#### Consigna:
En el fragmento sobre la industria del cine, ¿con qué nombres identifica Martel las gestiones del INCAA que dice haber conocido? Enumérelos todos.

#### Fragmento para leer:
§
Lucrecia Martel, directora del Cine, propuso que “las leyes atenientes al cine las dejen para un tiempo en el que el Gobierno se haya interiorizado de cómo funciona la industria”, y resaltó que “es uno de los mercados más competitivos que crece exponencialmente”.
En representación de la Industria del Cine expuso ante el plenario de comisiones de Diputados su directora, Lucrecia Martel, quien planteó que los cambios que se proponen en la ley ómnibus “han sido escritas por personas con muchos prejuicios hacia la industria del cine”.
En su presentación, Martel contó: “Quería traer algunas buenas noticias sobre la industria del cine en medio de todo esto que es básicamente de medianas y pequeñas empresas y entre el 70 y el 90% del presupuesto de una película argentina se financian exportando derechos, es decir, compitiendo en fondos internacionales con películas de todo el mundo”.
“Los países con los que trabajamos con mayor frecuencia son Brasil, España, Colombia, Francia, Estados Unidos, Canadá, Inglaterra, China, Qatar y Corea del Sur e inversores privados. Nuestra industria de pequeñas y medianas empresas genera un gran ingreso de divisas al país”, informó.
La directora del Cine manifestó que “lo que permitió el gran desarrollo de nuestra industria es una ley de cine que nos costó muchísimo tener que rige el funcionamiento de un organismo fundamental para la industria que es el INCAA”.
“He conocido el INCAA de (Carlos) Menem, de (Fernando) De La Rúa, de Néstor Kirchner, de Cristina Fernández de Kirchner, de Mauricio Macri, de Alberto Fernández de todas esas gestiones puedo hacer listas de críticas de hechos indignantes que han sucedido, pero jamás nuestras empresas de cine habían salido a buscar fondos internacionales sin la existencia del INCAA que organiza gestiones internacionales y cuestiones bilaterales que permite ordenar nuestra actividad”, cuestionó.
En tanto, contó que “entre las cosas que hace el INCAA y dependen de él son las escuelas de cine. En el norte la única posibilidad que hay para estudiar cine es la ENERC que está en Jujuy. Si esas escuelas se desfinancian una gran cantidad de técnicos que salen de esas escuelas y pueden salir a trabajar en televisión local o cine nacional o internacional eso se corta”.
“Para nosotros y para el desarrollo regional es muy importante tener esas escuelas de cine”, resaltó.
§
Datos registrados
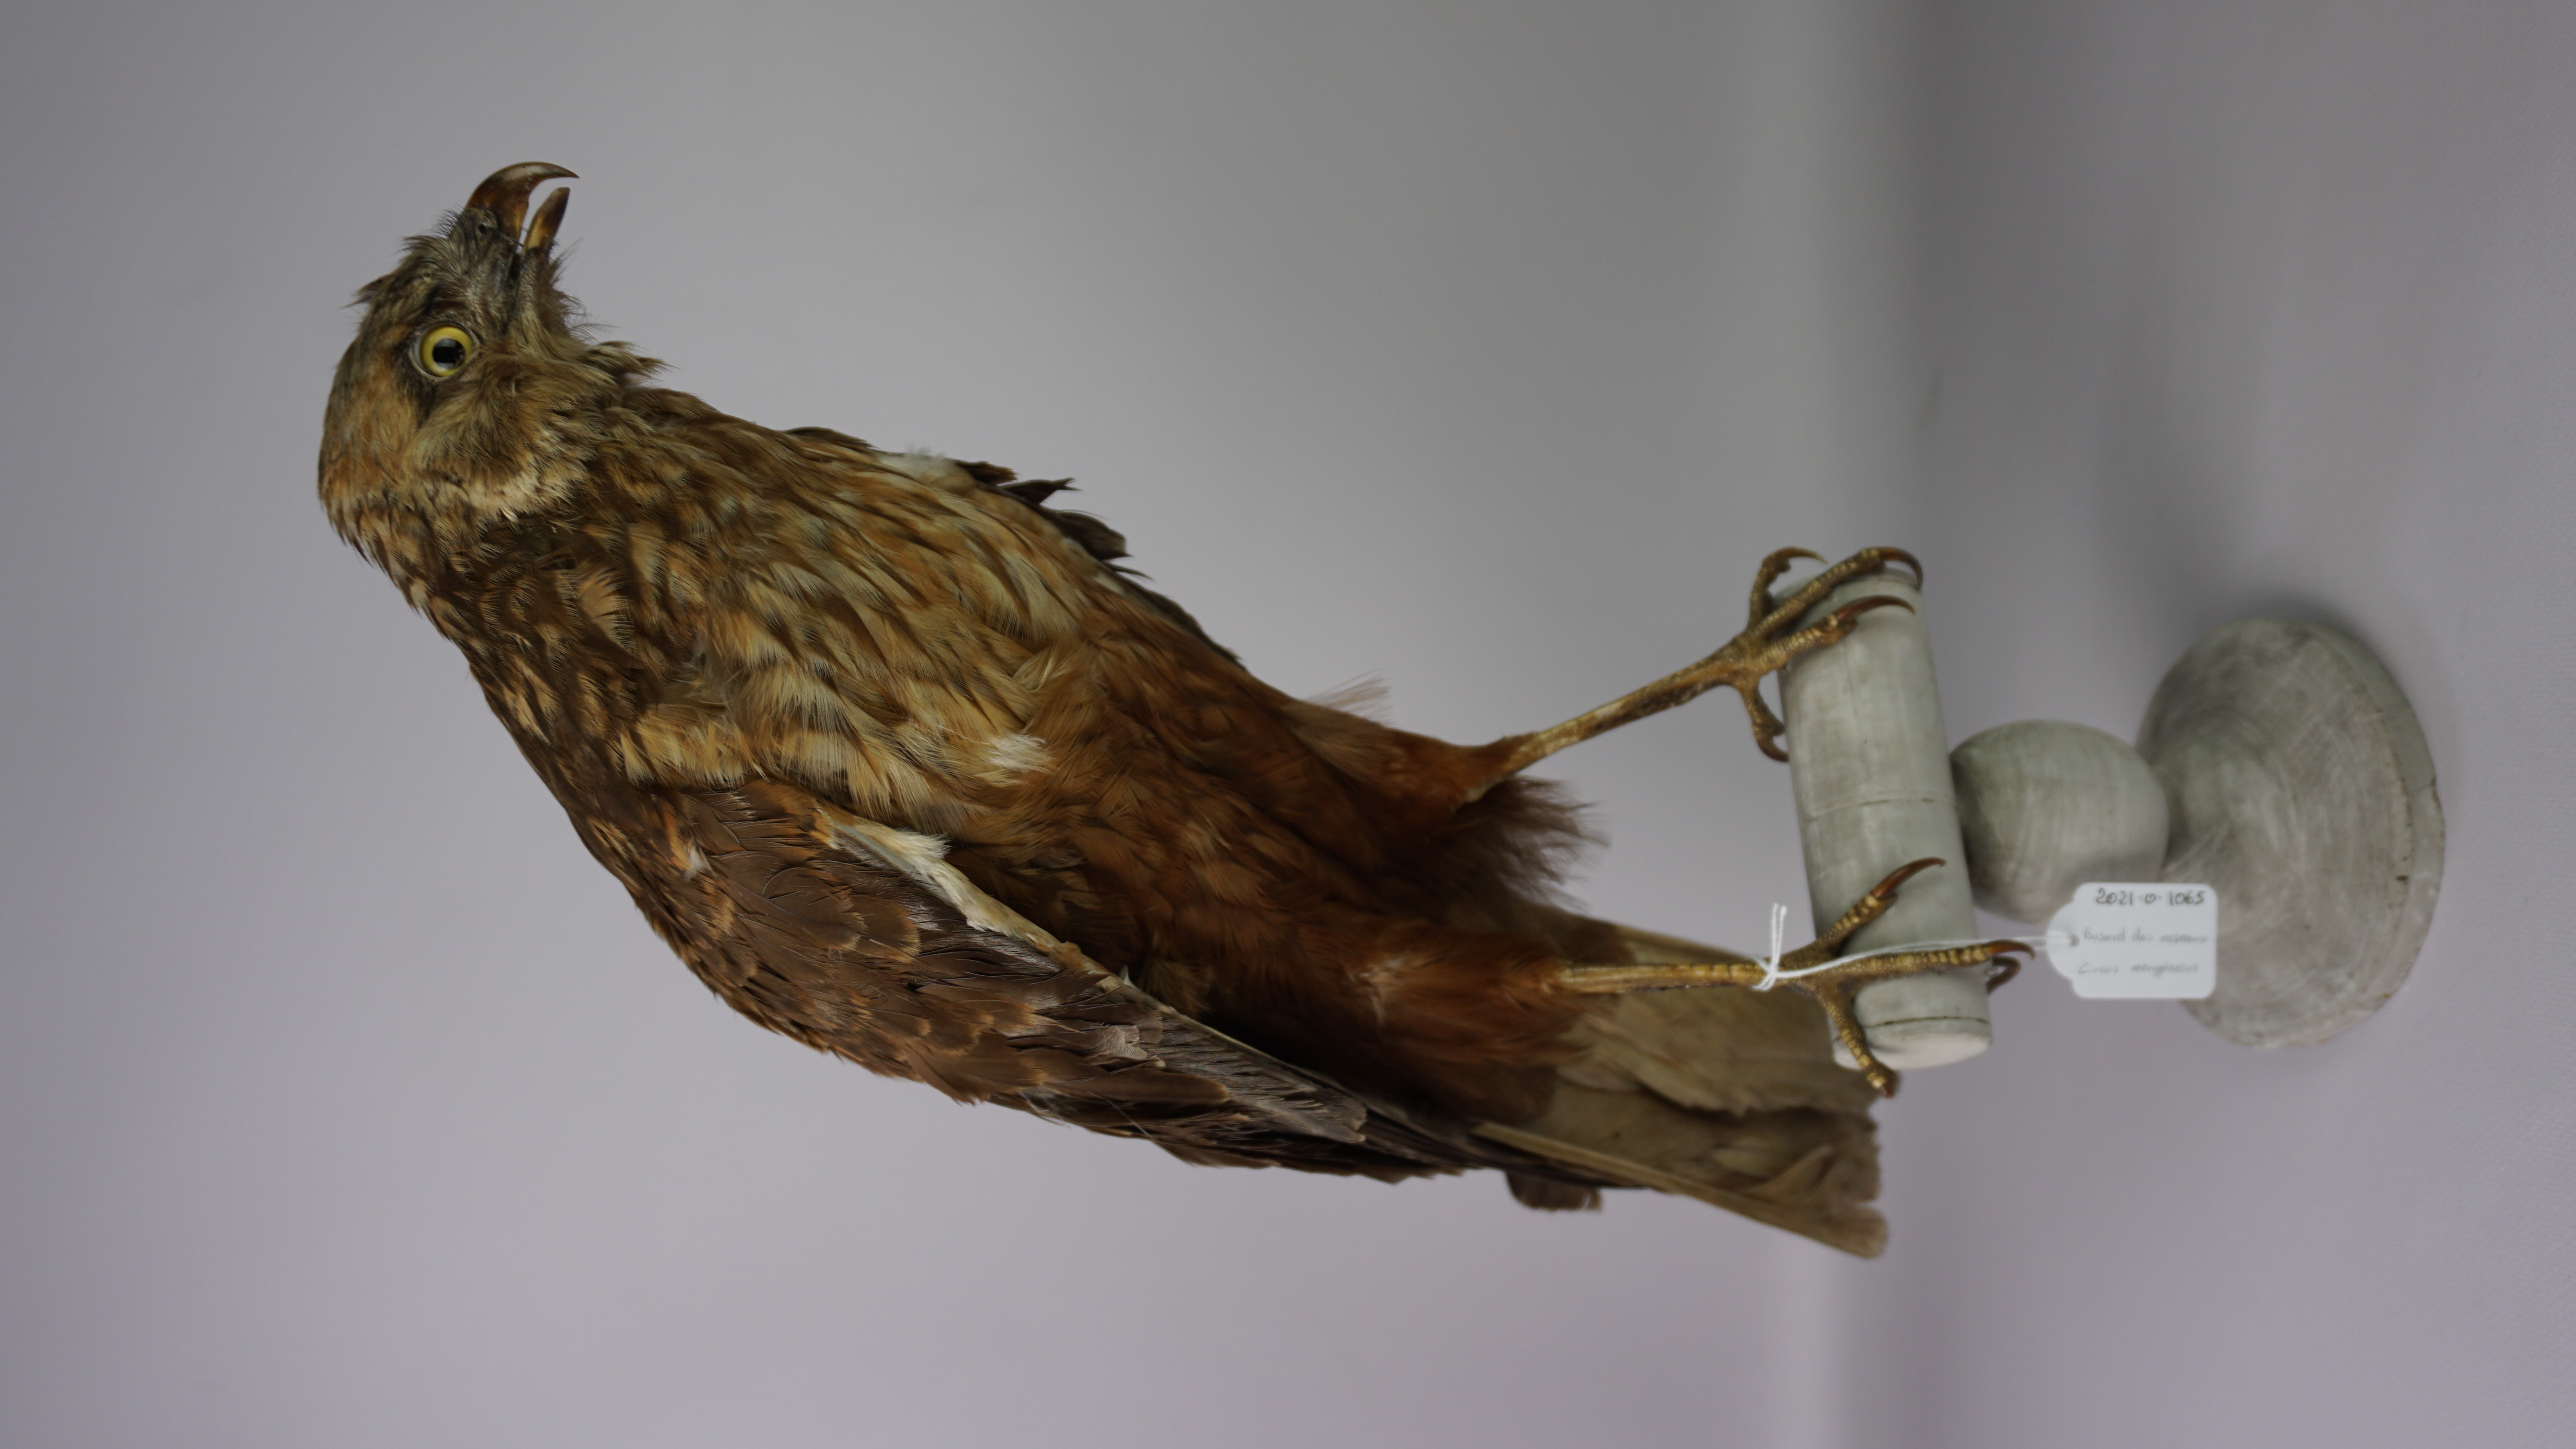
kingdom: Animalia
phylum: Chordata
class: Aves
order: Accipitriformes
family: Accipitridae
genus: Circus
§
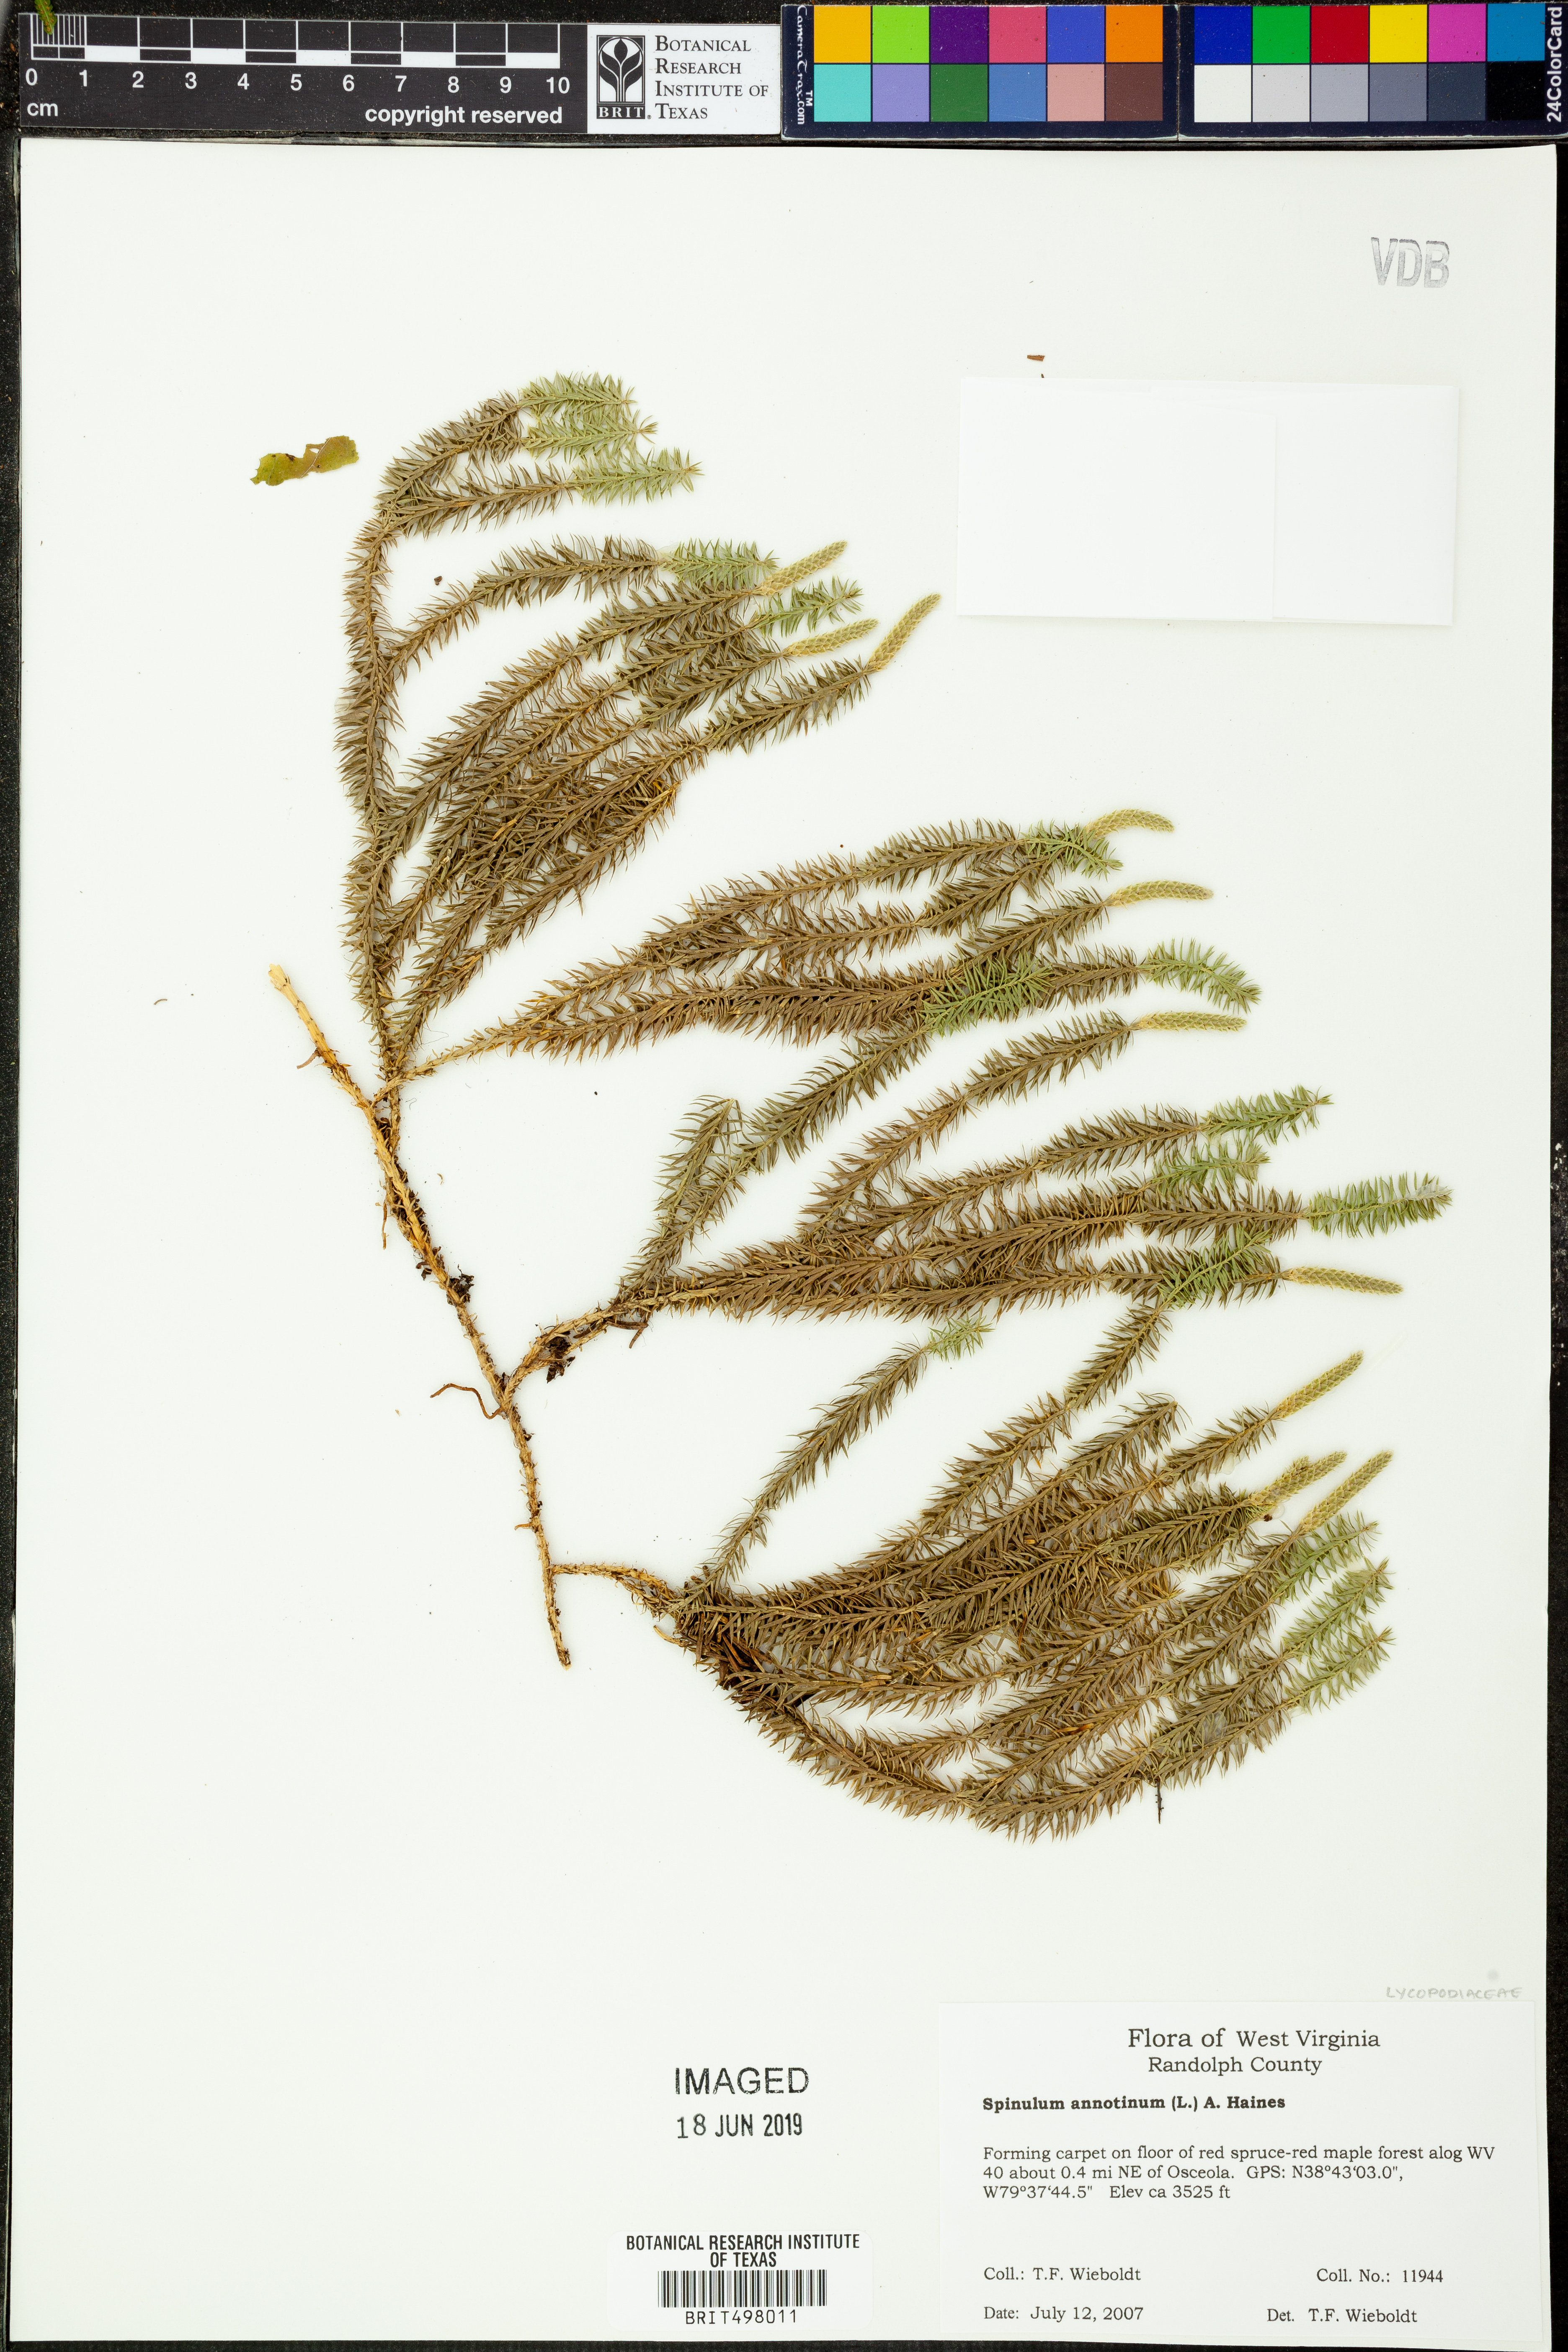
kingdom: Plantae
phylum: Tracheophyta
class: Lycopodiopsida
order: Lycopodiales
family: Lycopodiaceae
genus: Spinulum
§
#### Resultado:
- Carlos Menem
- Fernando De La Rúa
- Néstor Kirchner
- Cristina Fernández de Kirchner
- Mauricio Macri
- Alberto Fernández